Sunday, February 14, 2010

When your information does not belong to you anymore

image

Salesforce is now using the information in the cloud and allowing companies to setup searches to monitor contact graph and Twitter.

It seems everyone is trying to get on the cloud wagon. Google now is searching Twitter and Facebook as real time as they can (so is Bing). Facebook is trying to expose as much data as you would let them by making public the default. I suppose in the latter case they are preparing themselves for making money.

It makes complete sense to try to harness so much information into something which will will give a competitive advantage. I cannot help but think about some colossal implications.

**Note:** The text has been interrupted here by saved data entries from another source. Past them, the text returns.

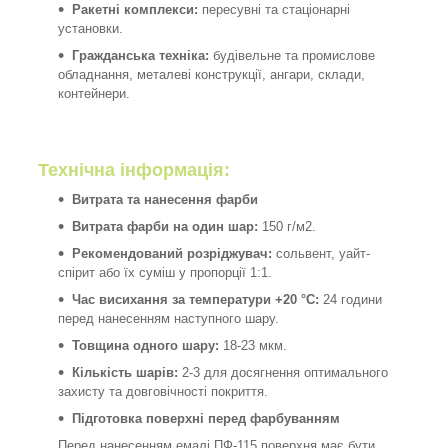
Ракетні комплекси:
пересувні та стаціонарні
установки.
Гражданська техніка:
будівельне та промислове
обладнання, металеві конструкції, ангари, склади,
контейнери.
Технічна інформація:
Витрата та нанесення фарби
Витрата фарби на один шар:
150 г/м2.
Рекомендований розріджувач:
сольвент, уайт-
спірит або їх суміш у пропорції 1:1.
Час висихання за температури +20 °C:
24 години
перед нанесенням наступного шару.
Товщина одного шару:
18-23 мкм.
Кількість шарів:
2-3 для досягнення оптимального
захисту та довговічності покриття.
Підготовка поверхні перед фарбуванням
Перед нанесенням емалі ПФ-115 поверхня має бути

  • If you had to be careful about what you said about your company before, once they can have such targeted searches which can be narrowed down to only your employees. Seems you’d better stay off any comments positive or negative. Even if you have positive messages but they are not in-line with your company’s marketing message, this is still not very good.
  • Once company understand the source of the information, it will not take much for them to manipulate that information. and then the information will not be very reliable anymore. But it will be a bit like Wikipedia, there is mostly good information but you cannot really take it at face value.
  • There is a huge opportunity here for some very interesting visualization multi-dimensional with evolution over time. That would be such an interesting project to work on.
  • I suppose it also becomes a tool for you to become an ‘expert’ in your field. No need for hosting conferences anymore, just have lots of opinions and you will come up a lot from the searches in your chosen field. Mind you, it is more likely you will be drowned in by the volume of the crowd.
  • I suppose this brings the next thought which is: ‘is there any need for experts?’ When you have access to all the information of your industry at your fingertip, do you have any need for an expert any more. Maybe the only expert we will ever need will be data mining experts and data visualization experts.
  • I suppose their is no need here to go on discussing the validity of the wisdom of crowds vs expert opinion and quality vs popularity.